Sister Rosemary Dougherty of the Shalem Institute for Spiritual Guidance in Washington agreed with the rabbi that "suffering and joy are inseparably bound together" and that playing God is futile.
While Christianity is not "the masochistic view of life" as it is sometimes pictured, she said, "suffering that comes from love carries joy with it" because it is part of the "process of transformation." For Sister Rosemary, the most satisfying happiness was "a deep knowing that God is faithful."
The panelists all favored efforts to live as simply as possible in harmony with nature, but they were not united in their definitions of God.
"In Christianity, Christ is described as God become man," said Maharagama Dhammasiri, a native of Sri Lanka who is president of the Northern Virginia-based Buddhist Vihara Society. "In Buddhism, man becomes God."
The ideal of selfless love can be found only "in a state of calm, in tranquillity," the monk said. "Happiness can be found here and now, not after death.
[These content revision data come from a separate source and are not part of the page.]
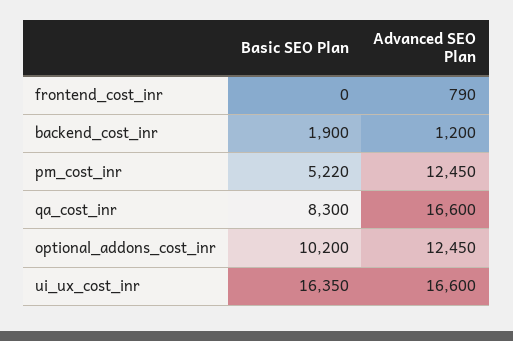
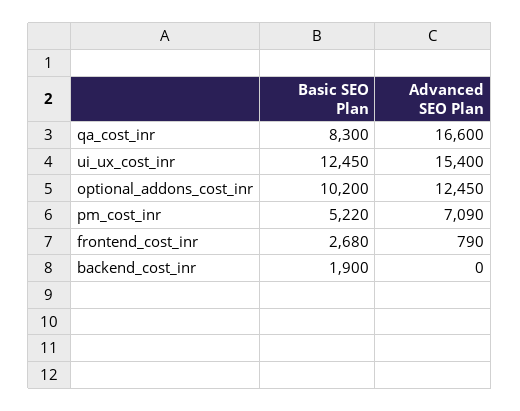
Basic SEO Plan, frontend_cost_inr: 0 -> 2680
Advanced SEO Plan, backend_cost_inr: 1200 -> 0
Advanced SEO Plan, pm_cost_inr: 12450 -> 7090
Basic SEO Plan, ui_ux_cost_inr: 16350 -> 12450
Advanced SEO Plan, ui_ux_cost_inr: 16600 -> 15400

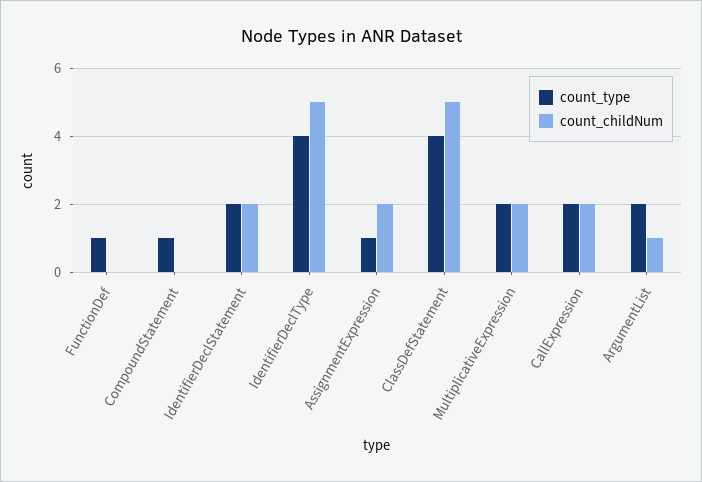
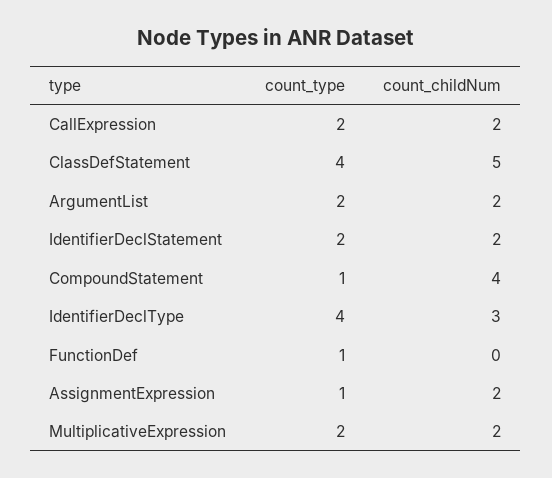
count_childNum, CompoundStatement: 0 -> 4
count_childNum, IdentifierDeclType: 5 -> 3
count_childNum, ArgumentList: 1 -> 2

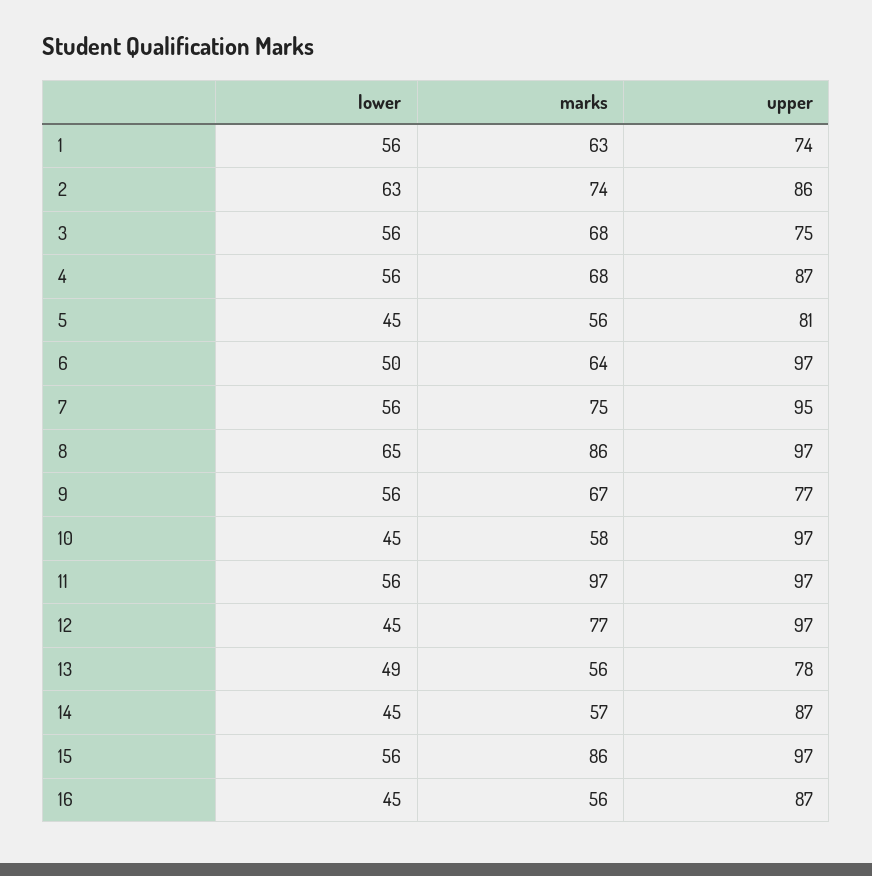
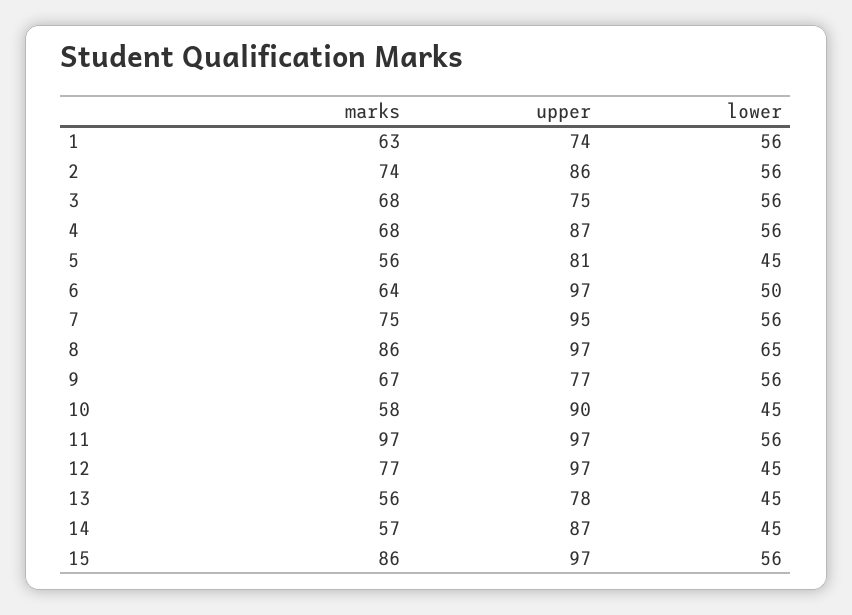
lower, 2: 63 -> 56
upper, 10: 97 -> 90
lower, 13: 49 -> 45
lower, 16: 45 -> none
marks, 16: 56 -> none
upper, 16: 87 -> none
The Buddhist way is to transcend the human state and become God. God is a state of human perfection."
David Ed Benedict, who was reared in the Mohawk Nation Territory of Akwesasne in northern New York State, held an eagle feather as he described his rediscovery of the satisfying simplicity of nature after a 20-year Navy career that included "the alcohol stage."
"Everything that God created is part of our religion," he said. Fingering the feather, he displayed "its suffering side and its joyful side."
About 70 people participated in the day of discussions. The Rev. Thomas L. Culbertson, the rector at Emmanuel, said the interfaith program was supported by the church's education committee, Goucher's Center for Continuing Studies and the Episcopal Diocese of Maryland.